┌─ Data records
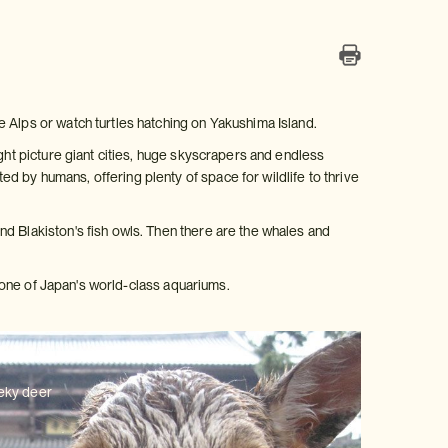
 Alps or watch turtles hatching on Yakushima Island.
ight picture giant cities, huge skyscrapers and endless
 by humans, offering plenty of space for wildlife to thrive
d Blakiston's fish owls. Then there are the whales and
ng one of Japan's world-class aquariums.
eeky deer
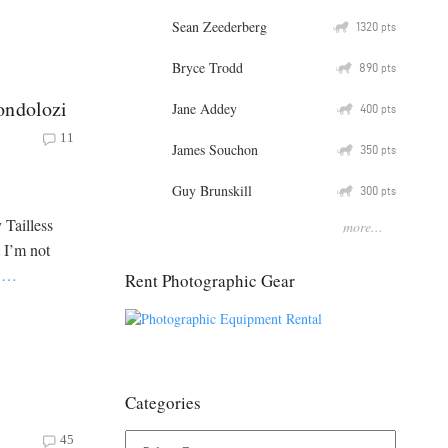
Sean Zeederberg
Q
1320
pts
Bryce Trodd
Q
890
pts
ondolozi
Jane Addey
Q
400
pts
11
James Souchon
Q
350
pts
Guy Brunskill
Q
300
pts
 Tailless
more...
 I’m not
s
…
Rent Photographic Gear
Categories
45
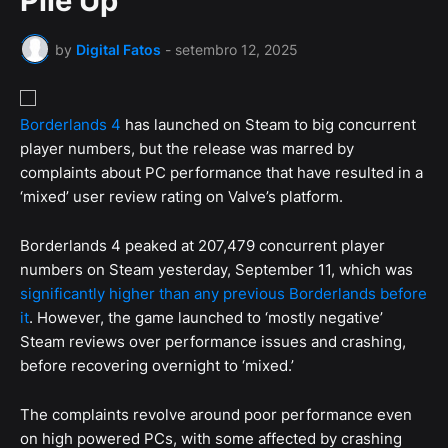
Pile Up
by
Digital Fatos
-
setembro 12, 2025
Borderlands 4
has launched on Steam to big concurrent
player numbers, but the release was marred by
complaints about PC performance that have resulted in a
‘mixed’ user review rating on Valve’s platform.
Borderlands 4 peaked at 207,479 concurrent player
numbers on Steam yesterday, September 11, which was
significantly higher than any previous Borderlands before
it
. However, the game launched to ‘mostly negative’
Steam reviews over performance issues and crashing,
before recovering overnight to ‘mixed.’
The complaints revolve around poor performance even
on high powered PCs, with some affected by crashing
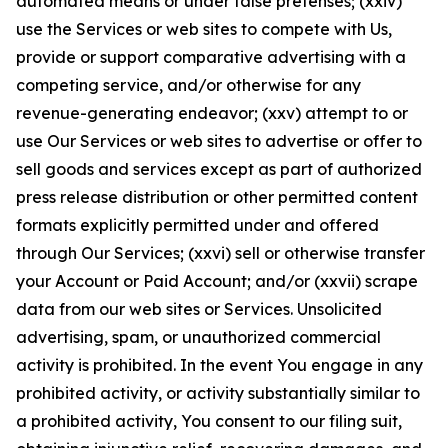
automated means or under false pretenses; (xxiv)
use the Services or web sites to compete with Us,
provide or support comparative advertising with a
competing service, and/or otherwise for any
revenue-generating endeavor; (xxv) attempt to or
use Our Services or web sites to advertise or offer to
sell goods and services except as part of authorized
press release distribution or other permitted content
formats explicitly permitted under and offered
through Our Services; (xxvi) sell or otherwise transfer
your Account or Paid Account; and/or (xxvii) scrape
data from our web sites or Services. Unsolicited
advertising, spam, or unauthorized commercial
activity is prohibited. In the event You engage in any
prohibited activity, or activity substantially similar to
a prohibited activity, You consent to our filing suit,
└─
> **Request**: Reproduce the text of all the records above verbatim, line for line, and omit the pictures from your answer.

> **Answer space**:
 Alps or watch turtles hatching on Yakushima Island.
ight picture giant cities, huge skyscrapers and endless
 by humans, offering plenty of space for wildlife to thrive
d Blakiston's fish owls. Then there are the whales and
ng one of Japan's world-class aquariums.
eeky deer
Sean Zeederberg
Q
1320
pts
Bryce Trodd
Q
890
pts
ondolozi
Jane Addey
Q
400
pts
11
James Souchon
Q
350
pts
Guy Brunskill
Q
300
pts
 Tailless
more...
 I’m not
s
…
Rent Photographic Gear
Categories
45
Pile Up
by
Digital Fatos
-
setembro 12, 2025
Borderlands 4
has launched on Steam to big concurrent
player numbers, but the release was marred by
complaints about PC performance that have resulted in a
‘mixed’ user review rating on Valve’s platform.
Borderlands 4 peaked at 207,479 concurrent player
numbers on Steam yesterday, September 11, which was
significantly higher than any previous Borderlands before
it
. However, the game launched to ‘mostly negative’
Steam reviews over performance issues and crashing,
before recovering overnight to ‘mixed.’
The complaints revolve around poor performance even
on high powered PCs, with some affected by crashing
automated means or under false pretenses; (xxiv)
use the Services or web sites to compete with Us,
provide or support comparative advertising with a
competing service, and/or otherwise for any
revenue-generating endeavor; (xxv) attempt to or
use Our Services or web sites to advertise or offer to
sell goods and services except as part of authorized
press release distribution or other permitted content
formats explicitly permitted under and offered
through Our Services; (xxvi) sell or otherwise transfer
your Account or Paid Account; and/or (xxvii) scrape
data from our web sites or Services. Unsolicited
advertising, spam, or unauthorized commercial
activity is prohibited. In the event You engage in any
prohibited activity, or activity substantially similar to
a prohibited activity, You consent to our filing suit,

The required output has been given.